● **READING PASSAGE**:
SIU has two primary bodies of student government responsible for distributing part of the Student Activity Fee to the RSO's:

  • The Undergraduate Student Government (USG)
  • Graduate and Professional Student Council (GPSC)

Additionally, one student is elected as one of the "Student Trustees"; the other is elected at SIUE and appointed by the governor as a voting member of the SIU Board of Trustees.

The Daily Egyptian

The Daily Egyptian or "DE" for short, is an award-winning student-run newspaper. The DE is published weekly on Wednesdays during the fall and spring semesters with a distribution of 78,000 copies, and an online edition on Friday. The Daily Egyptian has received more than 25 awards from the Illinois College Press Association. In 2002, the paper was the recipient of the National Newspaper Pacemaker Award for General Excellence.[56]

Saluki Patrol

Founded in 1959, the Saluki Patrol is one of the oldest student security teams in the country. The student members assist the Department of Public Safety in their duties.[57]

On-Campus Housing

On-Campus housing at SIU is provided in residence halls and apartments and is offered for students who are undergraduates, graduates, parents, domestic partners, or married.

● **DATA EXTRACT**:
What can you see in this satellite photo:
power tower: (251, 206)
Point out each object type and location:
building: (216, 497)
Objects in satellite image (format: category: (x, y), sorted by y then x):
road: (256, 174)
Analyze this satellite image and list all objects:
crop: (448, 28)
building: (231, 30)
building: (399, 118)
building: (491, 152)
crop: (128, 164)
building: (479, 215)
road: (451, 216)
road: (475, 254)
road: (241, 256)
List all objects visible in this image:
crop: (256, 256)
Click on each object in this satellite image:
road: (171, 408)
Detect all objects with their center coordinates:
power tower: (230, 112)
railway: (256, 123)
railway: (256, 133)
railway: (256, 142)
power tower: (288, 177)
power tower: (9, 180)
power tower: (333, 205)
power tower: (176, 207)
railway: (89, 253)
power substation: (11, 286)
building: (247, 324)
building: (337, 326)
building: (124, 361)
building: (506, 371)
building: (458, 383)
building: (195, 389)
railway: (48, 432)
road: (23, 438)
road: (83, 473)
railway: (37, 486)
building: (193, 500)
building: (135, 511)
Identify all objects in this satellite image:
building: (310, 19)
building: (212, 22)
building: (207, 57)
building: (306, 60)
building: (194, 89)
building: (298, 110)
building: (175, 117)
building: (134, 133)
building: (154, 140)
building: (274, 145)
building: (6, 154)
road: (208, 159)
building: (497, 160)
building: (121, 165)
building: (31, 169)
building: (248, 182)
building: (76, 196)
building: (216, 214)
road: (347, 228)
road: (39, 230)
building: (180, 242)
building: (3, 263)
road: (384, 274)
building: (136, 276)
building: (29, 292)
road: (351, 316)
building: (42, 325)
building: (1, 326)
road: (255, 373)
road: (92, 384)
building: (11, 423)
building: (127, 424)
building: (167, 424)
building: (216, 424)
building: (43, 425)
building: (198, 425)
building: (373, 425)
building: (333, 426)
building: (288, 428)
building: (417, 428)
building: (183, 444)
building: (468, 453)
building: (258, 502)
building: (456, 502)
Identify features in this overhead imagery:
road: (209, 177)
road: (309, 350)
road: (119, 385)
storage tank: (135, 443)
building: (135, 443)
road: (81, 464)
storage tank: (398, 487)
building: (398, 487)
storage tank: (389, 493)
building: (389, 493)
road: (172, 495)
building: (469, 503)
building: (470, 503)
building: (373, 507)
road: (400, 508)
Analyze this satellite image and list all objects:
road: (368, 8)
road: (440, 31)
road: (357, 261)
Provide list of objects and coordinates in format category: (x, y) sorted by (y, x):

● **GIVEN REQUEST A**:
Answer these questions using the SIU passage:
(i) In what year was the Saluki Patrol founded?
(ii) On what day of the week is the Daily Egyptian published in print?
(iii) What award did the Daily Egyptian receive in 2002?
● **GIVEN REQUEST B**: Translate this sentence from the SIU passage into Spanish: "Founded in 1959, the Saluki Patrol is one of the oldest student security teams in the country."
● **GIVEN REQUEST C**: Repeat the SIU passage word for word from "Additionally, one student" to "Board of Trustees.".

● **TASK RESPONSE A**:
(i) 1959
(ii) Wednesday
(iii) The National Newspaper Pacemaker Award for General Excellence

● **TASK RESPONSE B**: Fundada en 1959, la Saluki Patrol es uno de los equipos de seguridad estudiantil más antiguos del país.

● **TASK RESPONSE C**:
Additionally, one student is elected as one of the "Student Trustees"; the other is elected at SIUE and appointed by the governor as a voting member of the SIU Board of Trustees.